We are delighted to announce the five awardees in our 2023 Neighborhood Nature Project for the Washington DC and Baltimore regions. While creating green spaces that foster community has always been our mission, this project is unique in that it includes $50,000 in construction funding for each site to build the neighborhood green space of their dreams. In addition to the funding, awardees will receive assistance with our community-led design process, entry to our signature Bench and Journal Program and admission to the national Nature Sacred Network.

The selectees are: Rebuild Johnston Square Neighborhood Organization, Pigtown Climbs, Bon Secours Community Works, Hidden Harvest Farm and Filbert Street Garden.

Each of the awardee’s site plans met our guiding principles of being open to all, located within the neighborhood the site would serve, community-led and intended to encourage peace and reflection. 

Keep reading for a brief introduction to the awardees – and their plans for their Sacred Places:

Rebuild Johnston Square Neighborhood Organization plans to transform an open lot into an urban sanctuary as part of a larger range of outdoor amenities they’ve helped create in the neighborhood, such as basketball courts and a walking path. The Johnston Square neighborhood faces challenges of disinvestment, segregation and a high rate of vacant homes.

Pigtown Climbs is working to turn a lot that’s been vacant for 60 years into a rock climbing wall to promote racial justice, health and environmental initiatives. The Pigtown neighborhood, also known as Washington Village, has very little existing green space. As a part of this larger project a Sacred Place will provide a site for community gathering, reflection and a community refrigerator.
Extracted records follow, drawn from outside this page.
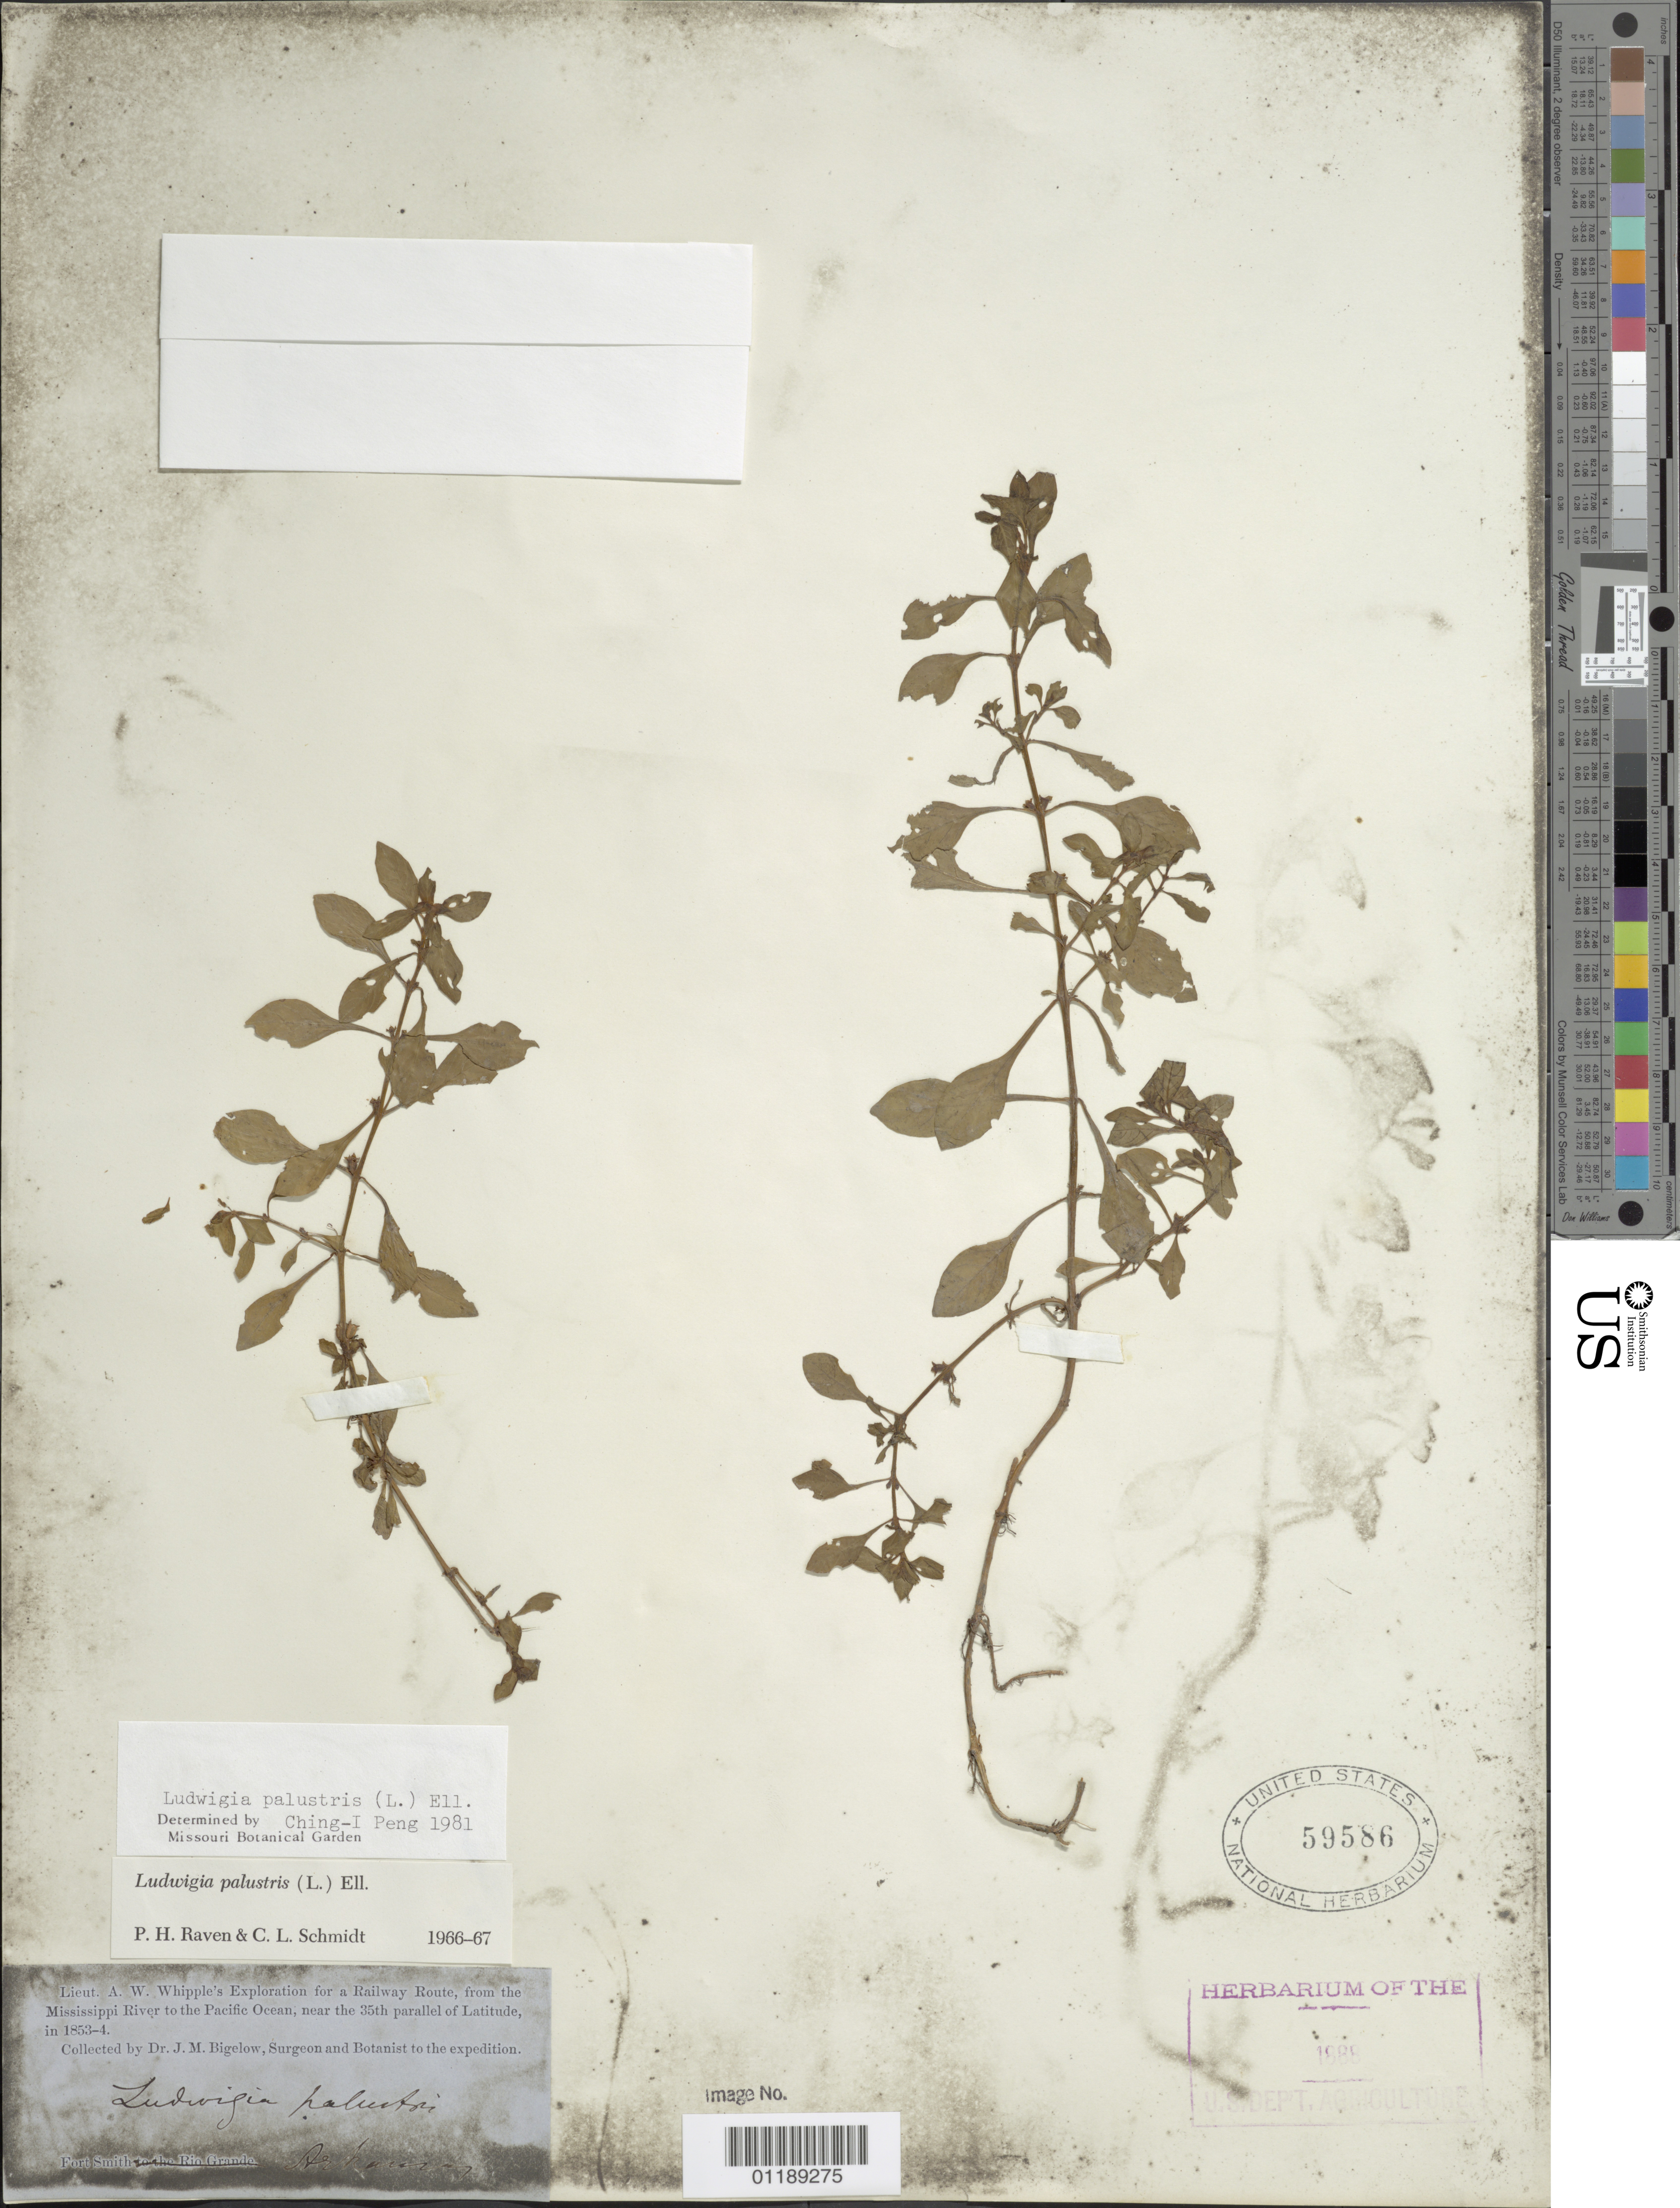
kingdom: Plantae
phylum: Tracheophyta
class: Magnoliopsida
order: Myrtales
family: Onagraceae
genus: Ludwigia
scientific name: Ludwigia palustris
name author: (L.) Elliott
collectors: J. M. Bigelow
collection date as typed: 1853 to -- --- 1854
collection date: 1853/1854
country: United States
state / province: Arkansas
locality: Fort Smith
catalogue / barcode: US 59586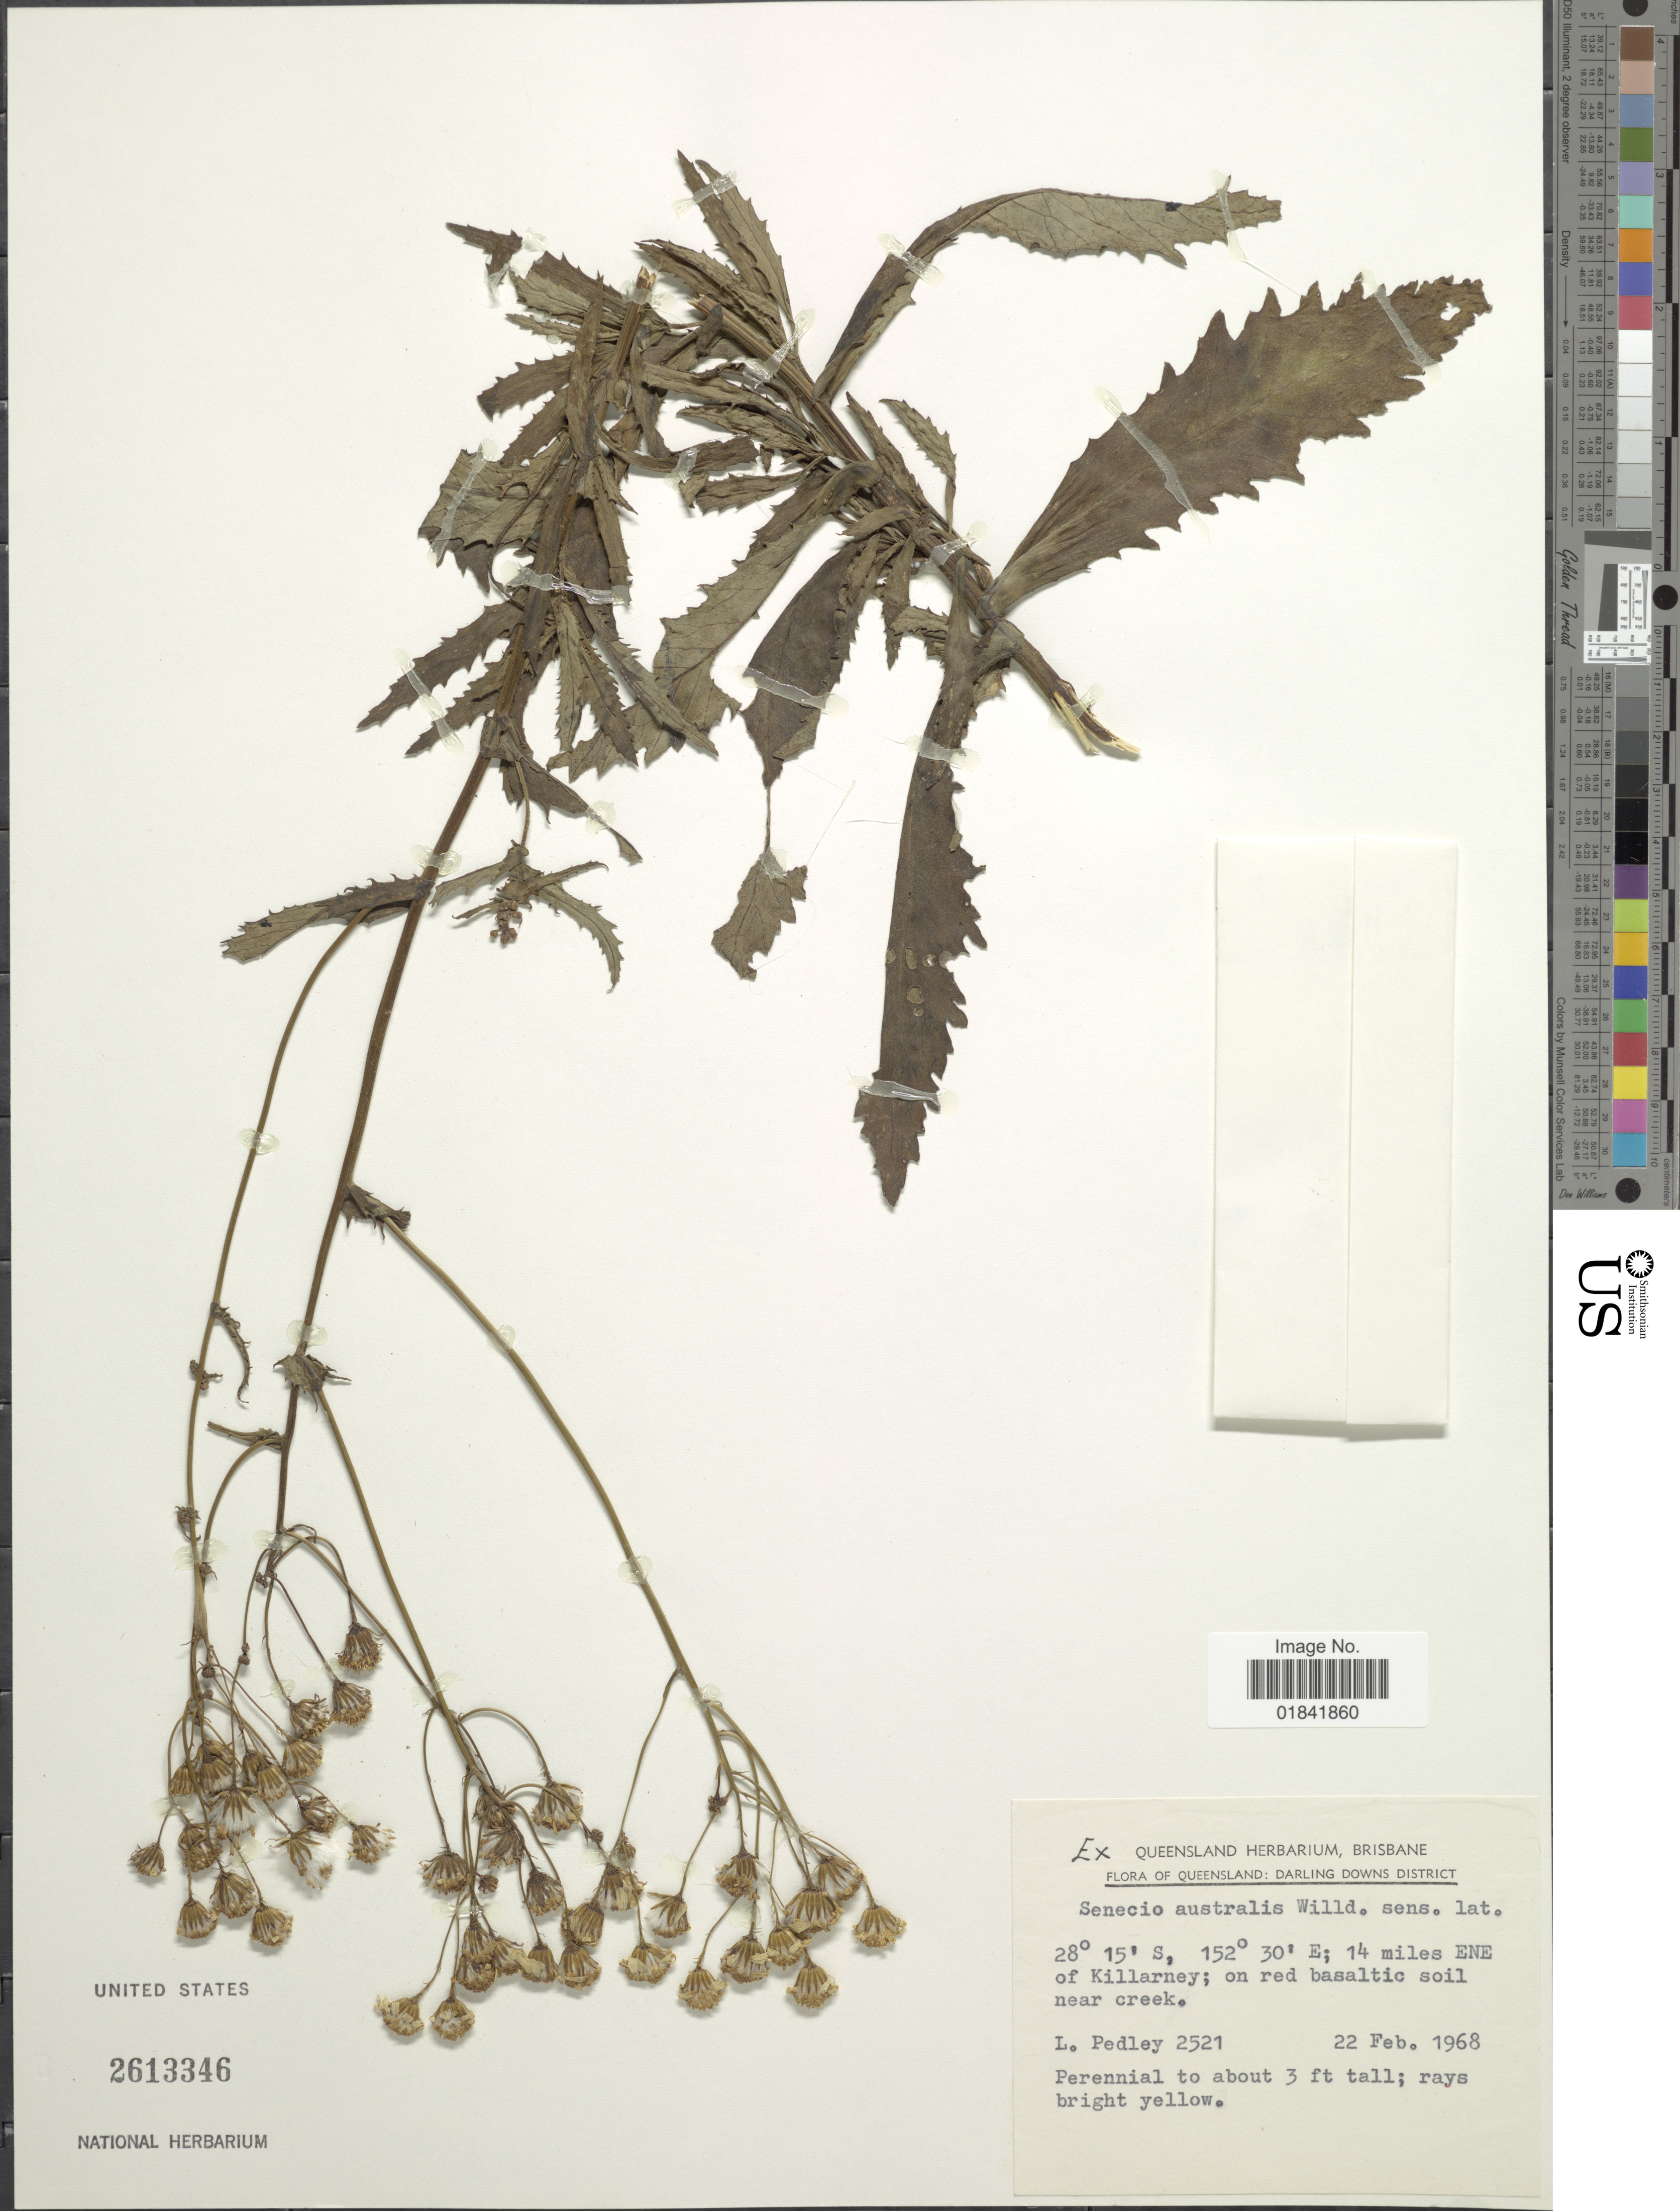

Bon Secours Community Works Moon Garden will be a three-way partnership in Southwest Baltimore between Nature Sacred, Mary Ann Winterling Elementary School and Bon Secours Community Works, a nonprofit that’s already affiliated with four other Sacred Places. The idea for a moon garden came from the late Barbara McQueen, who was inspired by Ladew Topiary Gardens in Monkton, MD.

Hidden Harvest Farm is located in the Greenmount West neighborhood, which has experienced gentrification and resulted in community friction in recent years. This project will be in partnership with Baltimore Greenspace, Hidden Harvest Collective, and the Greenmount West Community Center. The existing site has an active, working farm that nurtures skills, community and access to healthy food. With the help of Nature Sacred, they plan to create a space to help build relationships between neighbors. 

The Filbert Street Garden in Curtis Bay is a place for plants, animals and people to thrive in a neighborhood that struggles with poverty, pollution, drug issues and a lack of food and internet access. The garden provides free food and internet access to residents and plans to expand by building more seating and a native plant and pollinator garden.

Look for updates on our website as these New Sacred Places unfold.